The Working Waterfront

Food for the finicky feline

The endearing way our cats eat

By Sandy Oliver
Posted 2024-12-10
Last Modified 2024-12-10

In the kitchen, on the floor next to the cookstove, Yandro finds his food. Before this pale orange, furry little being came here to live, he sat on a stool at a dining table, on which he was allowed to put his front paws, and only his front paws, to eat from his bowl. He was often treated to little bites from his doting mistress’s plate.

Yandro has come down a peg or two from those halcyon, spoiled-cat days even though I love him and his unbelievably soft fur, his annoying companionable ways (like walking on the computer keyboard), or when he climbs onto my lap in the evening as I knit, twitching his ears in irritation as the yarn flicks over his head.

Johanna, sadly deceased, spoiled him very much and even in this house, where one of the operating principles is “Don’t disturb the cat,” as in, if he is sleeping on an unmade bed, I don’t push him off in order to make it, he still doesn’t get all the privileges he was used to.

If nothing else is available, he’ll finally drink out of the bowl next to his food dish.

Feeding him, of course, ends up being a kind of exception. My former husband who worked in veterinary hospitals told me once that even though owners came in with their cats and the cats’ preferred food, the cats would actually eat whatever crunchies the hospital doled out. I suspect we cat lovers feel a surge of smug pleasure when little Muffy laps up whatever we have chosen for her because we know dogs will eat anything, unlike our more discerning pets.

We are, of course, aided and abetted by cat food makers who know how to nudge us into our choices with words like “paté” instead of ground up paste, or “shreds” for undistinguished fragments floating in “gravy” which is some kind of thickened water, and even using the word “grilled.”

Seriously? As if the cat food company has a whole bunch of barbecue grills in its backyard. Hey, Yandro, want some ketchup with that?

One I saw picks up human desire for good health with the line, “Plus the gravy for cats provides plenty of moisture to help keep your pal hydrated.”

Yandro, whom I trust to know when he is thirsty, likes exotic water. He’ll leap into the bathtub in hopes that someone left the faucet dripping. He finds a pitcher set on the floor with water intended for houseplants very appealing. He’ll sneak into the cellar to sip from the sump pump basin. If nothing else is available, he’ll finally drink out of the bowl next to his food dish.

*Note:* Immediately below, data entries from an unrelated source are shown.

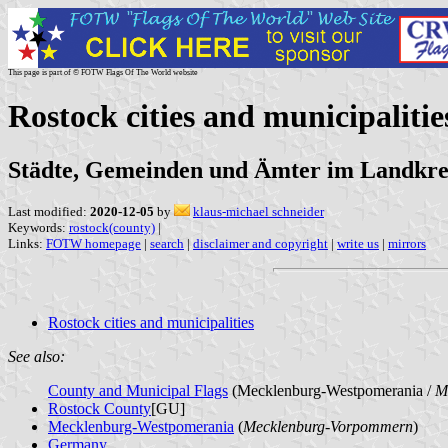
This page is part of © FOTW Flags Of The World website
Rostock cities and municipaliti
Städte, Gemeinden und Ämter im Landkre
Last modified:
2020-12-05
by
klaus-michael schneider
Keywords:
rostock(county)
|
Links:
FOTW homepage
|
search
|
disclaimer and copyright
|
write us
|
mirrors
Rostock cities and municipalities
See also:
County and Municipal Flags
(Mecklenburg-Westpomerania /
M
Rostock County
[GU]
Mecklenburg-Westpomerania
(
Mecklenburg-Vorpommern
)
Germany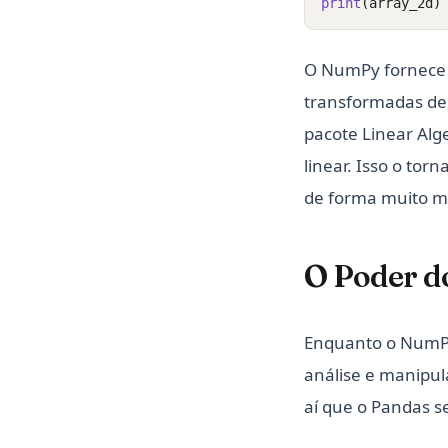
print
(array_2d)
O NumPy fornece fe
transformadas de F
pacote Linear Alg
linear. Isso o to
de forma muito ma
O Poder d
Enquanto o NumPy 
análise e manipu
aí que o Pandas s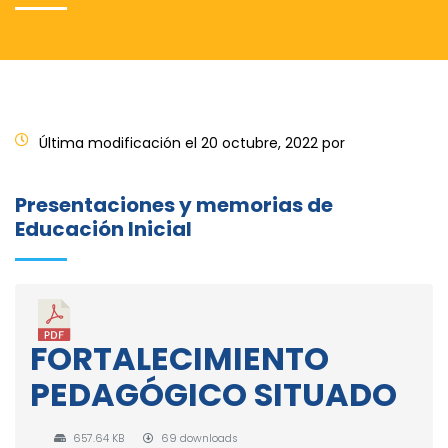
Última modificación el 20 octubre, 2022 por
Presentaciones y memorias de
Educación Inicial
FORTALECIMIENTO
PEDAGÓGICO SITUADO
657.64 KB
69 downloads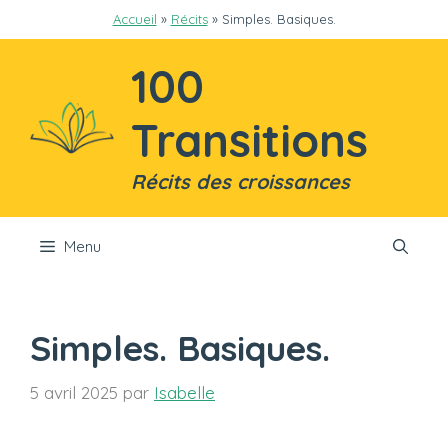
Aller
Accueil
»
Récits
»
Simples. Basiques.
au
contenu
100
Transitions
Récits des croissances
Menu
Simples. Basiques.
5 avril 2025
par
Isabelle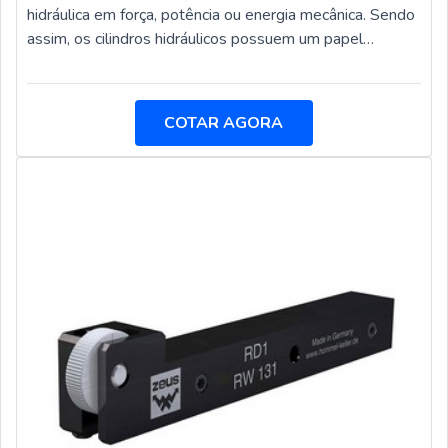
hidráulica em força, potência ou energia mecânica. Sendo
assim, os cilindros hidráulicos possuem um papel
fundamental nas mais diferentes empresas dos mais
diferentes setores industriais. Os cilindros podem ser
encontrados com grande facilidade em máquinas de
COTAR AGORA
produção e equipamentos.Onde encontrar os cilindros
Máquinas agrícolas; Tornos; Mandriladoras; Dispositivos
de fixação; Prensas.O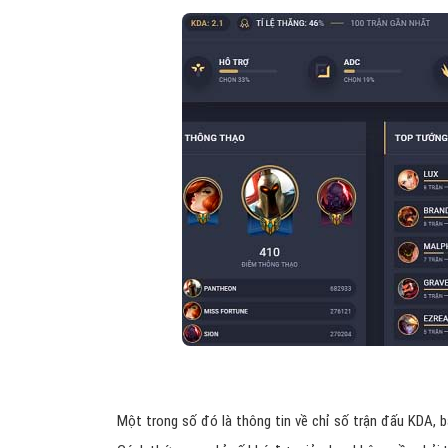
Một trong số đó là thông tin về chỉ số trận đấu KDA, 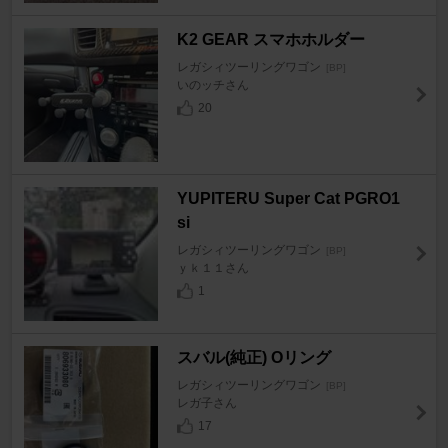
K2 GEAR スマホホルダー
レガシィツーリングワゴン
[BP]
いのッチさん
20
YUPITERU Super Cat PGRO1
si
レガシィツーリングワゴン
[BP]
ｙｋ１１さん
1
スバル(純正) Oリング
レガシィツーリングワゴン
[BP]
レガ子さん
17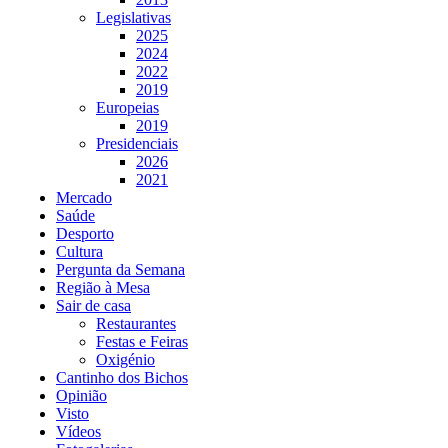
Legislativas
2025
2024
2022
2019
Europeias
2019
Presidenciais
2026
2021
Mercado
Saúde
Desporto
Cultura
Pergunta da Semana
Região à Mesa
Sair de casa
Restaurantes
Festas e Feiras
Oxigénio
Cantinho dos Bichos
Opinião
Visto
Vídeos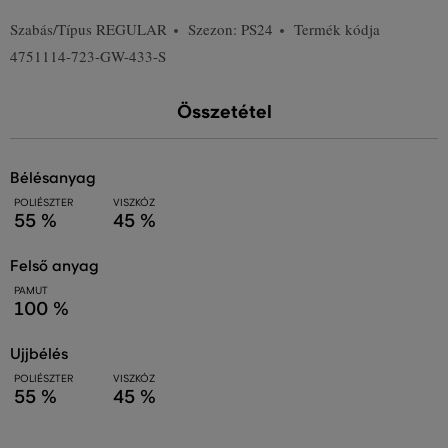
Szabás/Típus
REGULAR
Szezon: PS24
Termék kódja
4751114-723-GW-433-S
Összetétel
bélésanyag
POLIÉSZTER
VISZKÓZ
55 %
45 %
felső anyag
PAMUT
100 %
ujjbélés
POLIÉSZTER
VISZKÓZ
55 %
45 %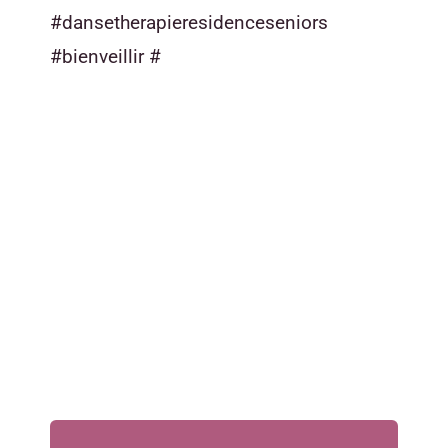
#dansetherapieresidenceseniors
#bienveillir #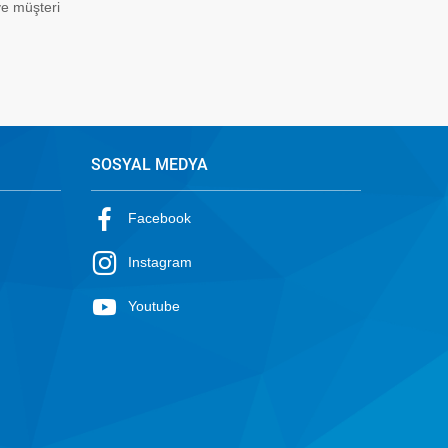
ve müşteri
SOSYAL MEDYA
Facebook
Instagram
Youtube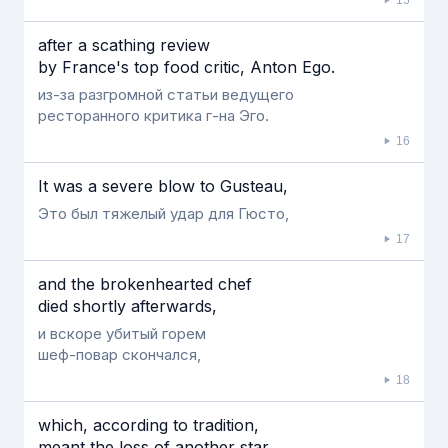
after a scathing review
by France's top food critic, Anton Ego.
из-за разгромной статьи ведущего
ресторанного критика г-на Эго.
16
It was a severe blow to Gusteau,
Это был тяжелый удар для Гюсто,
17
and the brokenhearted chef
died shortly afterwards,
и вскоре убитый горем
шеф-повар скончался,
18
which, according to tradition,
meant the loss of another star.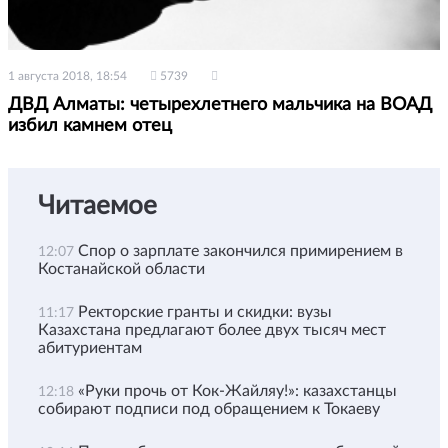
1 августа 2018, 18:54
5739
ДВД Алматы: четырехлетнего мальчика на ВОАД
избил камнем отец
Читаемое
Спор о зарплате закончился примирением в
12:07
Костанайской области
Ректорские гранты и скидки: вузы
11:17
Казахстана предлагают более двух тысяч мест
абитуриентам
«Руки прочь от Кок-Жайляу!»: казахстанцы
12:18
собирают подписи под обращением к Токаеву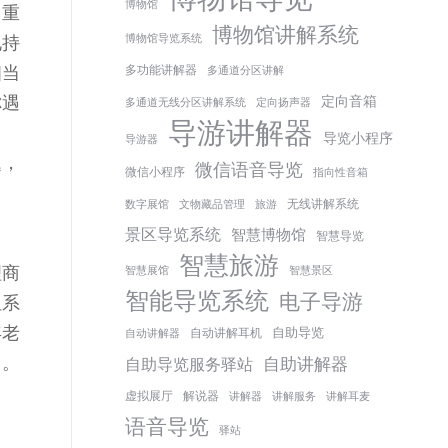
博物馆
常重
博物馆讲解系统
电持
博物馆导览系统
相当
多功能讲解器
多通道分区讲解
你遇
定向音箱
多通道无线分区讲解系统
定向扬声器
导游讲解器
导览小程序
导游器
题，
微信语音导览
微信小程序
指向性音箱
无线讲解系统
数字展馆
文物藏品管理
旅游
景区导览系统
智慧博物馆
智慧导览
智慧旅游
理商
智慧展馆
智慧景区
智能导览系统
电子导游
但系
年老
自助导览
自动讲解耳机
自动讲解器
甲。
自助讲解器
自助导览服务驿站
虚拟展厅
解说器
讲解器
讲解服务
讲解耳麦
内
语音导览
驿站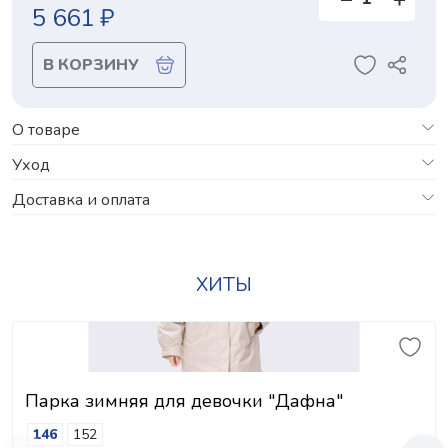
5 661 ₽
В КОРЗИНУ
О товаре
Уход
Доставка и оплата
ХИТЫ
Парка зимняя для девочки "Дафна"
146
152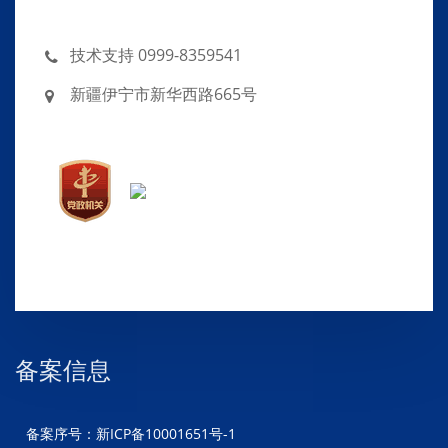
技术支持 0999-8359541
新疆伊宁市新华西路665号
备案信息
备案序号：新ICP备10001651号-1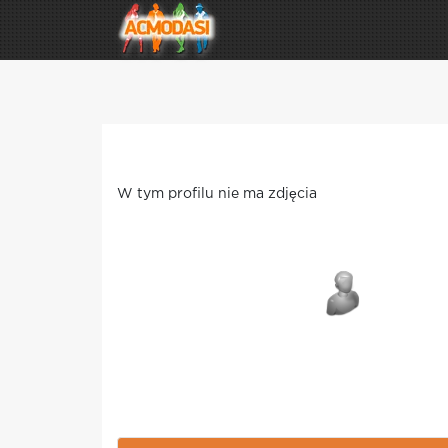
W tym profilu nie ma zdjęcia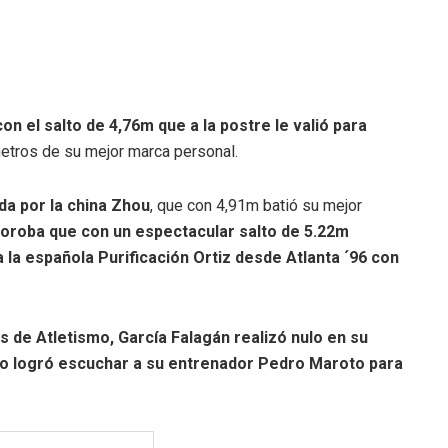
on el salto de 4,76m que a la postre le valió para
metros de su mejor marca personal.
da por la china Zhou
, que con 4,91m batió su mejor
yoroba que con un espectacular salto de 5.22m
 la española Purificación Ortiz desde Atlanta ´96 con
 de Atletismo, García Falagán realizó nulo en su
no logró escuchar a su entrenador Pedro Maroto para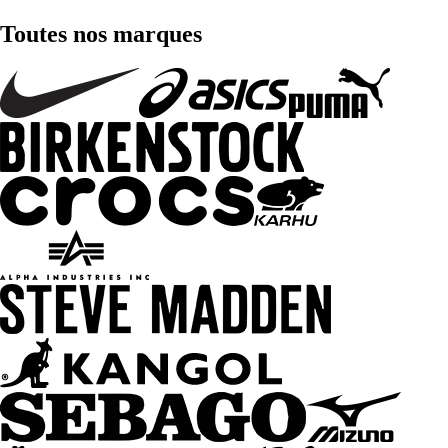
Toutes nos marques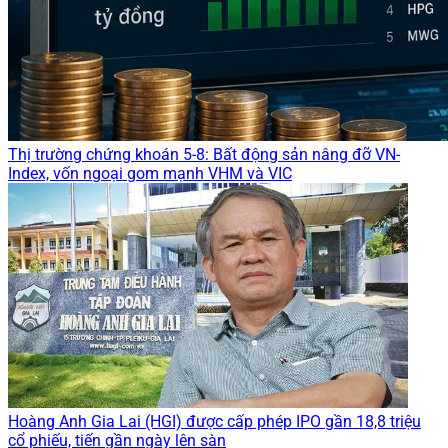
Thị trường chứng khoán 5-8: Bất động sản nâng đỡ VN-
Index, vốn ngoại gom mạnh VHM và VIC
Hoàng Anh Gia Lai (HGI) được cấp phép IPO gần 18,8 triệu
cổ phiếu, tiến gần ngày lên sàn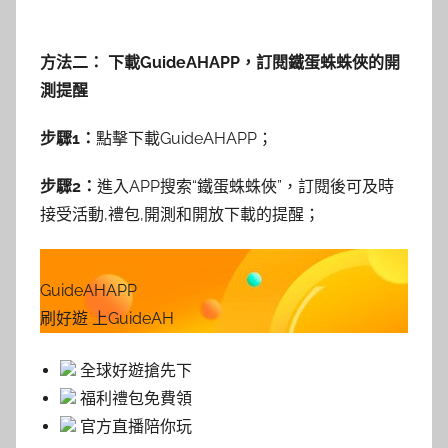
方法二： 下載GuideAHAPP，訂閱鐵蛋蛛蛛俠的開
測提醒
步驟1：
點擊下載GuideAHAPP；
步驟2：
進入APP搜索“鐵蛋蛛蛛俠”，訂閱後可及時
接受活動,禮包,開測和開放下載的提醒；
GuideAHAPP
刷好遊 上GuideAH
全球好遊搶先下
福利禮包免費領
官方直播陪你玩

Whatever did cats, who’ve kept humans company for millennia, do to keep fed before canned cat food? Well, mice of course, and other small creatures. Scraps of fish or meat from human hands.

I’ve heard of barn cats who knew how to drink milk shot into their mouths by the person milking a cow. While watching Ana Bush Craft, a YouTube video made in southeast Asia filmed by a tough and determined young woman, I observed her mix up fish and rice for her cats, the same dish eaten by the lady herself.

Yandro is remarkably uninterested in my dinner. Some cats in my past relentlessly circled my feet when I cooked, entranced by the smell of cooking meat. One learned how to knock over a milk carton to spill some out; he’d also jump on a table to dip his paw into the cream pitcher and lick it clean.

Yandro’s exception is Philadelphia cream cheese (he doesn’t like the store brand) for which he will actually let you shake his paw.

Like a lot of islanders, I suspect, I order cat food from a famous internet pet supply house because shipping is cheaper than a ferry ticket and buying large quantities is handy. After one shipment, I received an invitation to review my purchase experience. One question asked me to rate the quality of the food.

Excuse me? How would I know! I’m not the one eating this stuff, a point I entered in a comments box.

That elicited a concerned query about how they could improve my experience. I suggested they figure out how to survey cats, which eventually devolved into a sincere hope from them that they could finally help me with my problem.

When I responded that it wasn’t me with the problem, I ended up with an offer in my inbox to review the quality of their help.

Maybe I’ll send them a picture of Yandro with his nose in his food dish, happily hydrating himself from a serving of ocean white fish shreds with tomato. In gravy.